Balancing in a bubble

In search of an idea for a post, I went looking on the ABS website for statistics about women and work. I got sidetracked into this fascinating summary of lots of different research they’ve done into work, families and childcare.

I was particularly struck by a graph that shows the combined weekly hours worked by both parents (where there are two). Not so much by the information in the graph itself (although that was really interesting), but by the mindset that it is important to look at the total amount of work that happens in a household and how it is shared. I’m inclined to think (from the position of someone who works 45 or so of the 60 hours worked for pay in this household) that the best outcome is for the total work of this household to be about 30 hours – shared 50/50. But I know that’s not going to happen.

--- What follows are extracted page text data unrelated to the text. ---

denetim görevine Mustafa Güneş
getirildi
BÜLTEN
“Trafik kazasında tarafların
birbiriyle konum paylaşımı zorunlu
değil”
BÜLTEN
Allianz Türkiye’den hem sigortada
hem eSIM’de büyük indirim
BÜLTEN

Other interesting snippets:

– 70% of families with children under five had a total paid working hours of less than 60 hours a week (with 3% being over 100 hours a week!)
– 33% of fathers working full time used flexible working arrangements to help themselves care for children – mostly flexible working hours (70% of mothers did the same)
– 40% of fathers and 44% of mothers are entitled to paid paternity/maternity leave
– 72% of public sector employees and 36% of private sector employees are entitled to paid parental leave
– Since 1986, women’s participation in the labour force has gone up from 61% to 70% between the ages of 25 and 34 (but the study links to another study that points out that the proportionof women aged 25 to 29 without children has increased from 40% to 53% between 1986 and 1996)

Any conclusions?

Australia as it is today is a society where some of us are working more hours than ever before (in 1994 we had more men working more than 45 hours a week than any country than the UK, and more women than any country than Japan), but there does seem to be genuine progress in sharing the load between men and women. It’s glacial, but it’s there. I’m increasingly thinking that a tipping point may start to come. It’s anecdotal, but there are a lot more stay at home dads around, at least where I live.